▸ What to do: Filter the records below down to each line that contains the word "مهندسی", with case counting, and copy those lines in full.

-*-

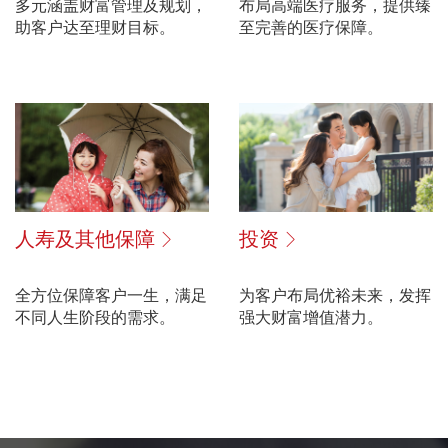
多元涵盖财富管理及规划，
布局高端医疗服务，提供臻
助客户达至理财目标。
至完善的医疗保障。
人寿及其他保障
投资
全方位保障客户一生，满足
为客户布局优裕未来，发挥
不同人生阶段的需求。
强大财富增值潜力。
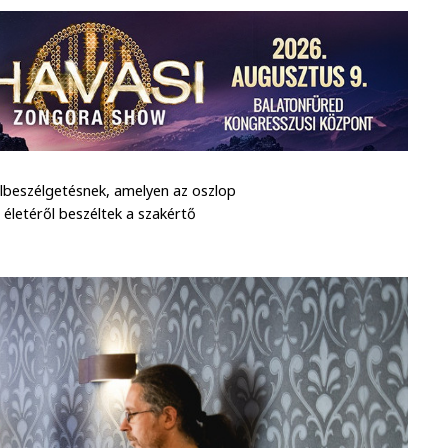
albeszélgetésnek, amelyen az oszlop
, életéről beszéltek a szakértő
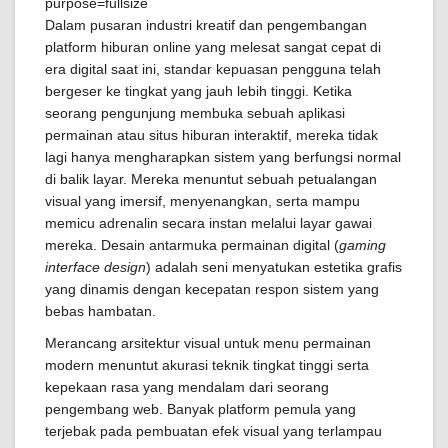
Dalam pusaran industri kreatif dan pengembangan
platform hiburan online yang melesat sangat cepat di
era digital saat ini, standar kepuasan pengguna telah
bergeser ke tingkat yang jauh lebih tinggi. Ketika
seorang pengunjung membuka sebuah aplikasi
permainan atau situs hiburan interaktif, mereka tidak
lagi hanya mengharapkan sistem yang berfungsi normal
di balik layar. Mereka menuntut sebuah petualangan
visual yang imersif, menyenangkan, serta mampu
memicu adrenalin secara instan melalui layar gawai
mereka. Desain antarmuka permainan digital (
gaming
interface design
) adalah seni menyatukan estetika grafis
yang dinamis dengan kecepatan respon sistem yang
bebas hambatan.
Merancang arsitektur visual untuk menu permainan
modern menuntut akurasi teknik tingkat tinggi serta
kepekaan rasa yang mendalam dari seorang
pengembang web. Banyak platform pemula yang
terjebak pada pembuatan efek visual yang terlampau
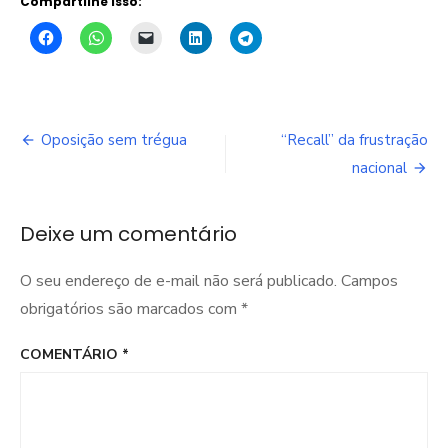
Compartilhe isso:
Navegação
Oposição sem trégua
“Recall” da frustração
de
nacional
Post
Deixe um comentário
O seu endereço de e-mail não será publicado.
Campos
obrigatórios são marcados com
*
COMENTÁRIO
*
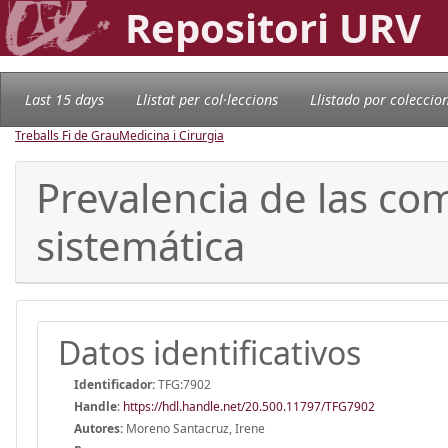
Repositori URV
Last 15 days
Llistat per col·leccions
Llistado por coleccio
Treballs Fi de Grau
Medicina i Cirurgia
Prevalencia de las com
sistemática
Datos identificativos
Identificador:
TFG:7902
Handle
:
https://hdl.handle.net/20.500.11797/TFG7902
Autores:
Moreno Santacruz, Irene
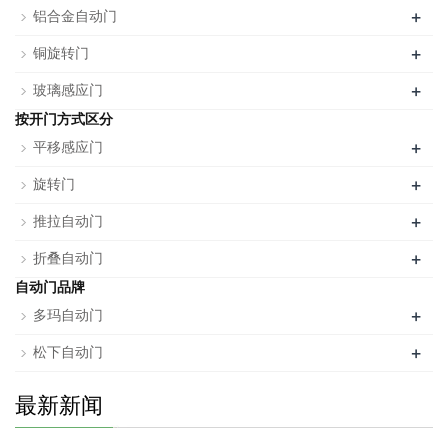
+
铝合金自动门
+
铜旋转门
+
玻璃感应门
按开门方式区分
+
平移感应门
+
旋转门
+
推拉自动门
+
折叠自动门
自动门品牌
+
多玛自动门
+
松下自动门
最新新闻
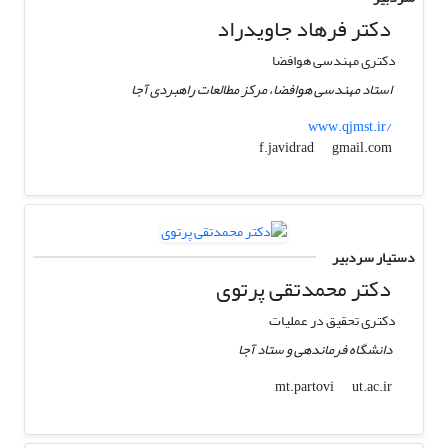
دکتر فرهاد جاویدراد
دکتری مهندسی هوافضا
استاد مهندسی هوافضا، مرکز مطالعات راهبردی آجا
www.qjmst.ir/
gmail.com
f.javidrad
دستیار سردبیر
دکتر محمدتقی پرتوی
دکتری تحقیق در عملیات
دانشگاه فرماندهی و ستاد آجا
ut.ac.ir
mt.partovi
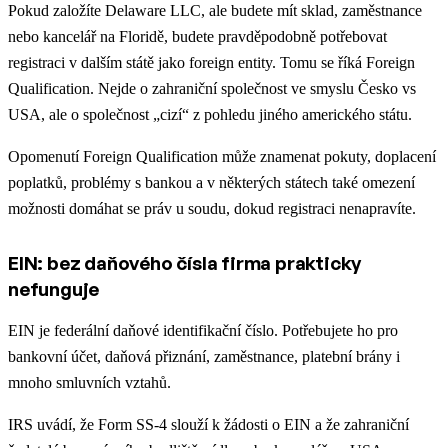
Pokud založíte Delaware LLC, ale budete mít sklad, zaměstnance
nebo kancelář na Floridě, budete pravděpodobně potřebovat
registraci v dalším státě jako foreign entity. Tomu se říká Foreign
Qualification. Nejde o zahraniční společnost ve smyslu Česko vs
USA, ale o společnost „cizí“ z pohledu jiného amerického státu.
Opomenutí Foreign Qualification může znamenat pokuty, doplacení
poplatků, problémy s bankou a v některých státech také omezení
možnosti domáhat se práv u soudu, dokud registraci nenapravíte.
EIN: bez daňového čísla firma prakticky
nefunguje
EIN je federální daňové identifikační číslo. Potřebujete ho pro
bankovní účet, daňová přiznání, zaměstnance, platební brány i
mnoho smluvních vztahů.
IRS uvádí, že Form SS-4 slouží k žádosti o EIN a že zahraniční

-*-

▸ Answer area:
دکتری مهندسی هوافضا
استاد مهندسی هوافضا، مرکز مطالعات راهبردی آجا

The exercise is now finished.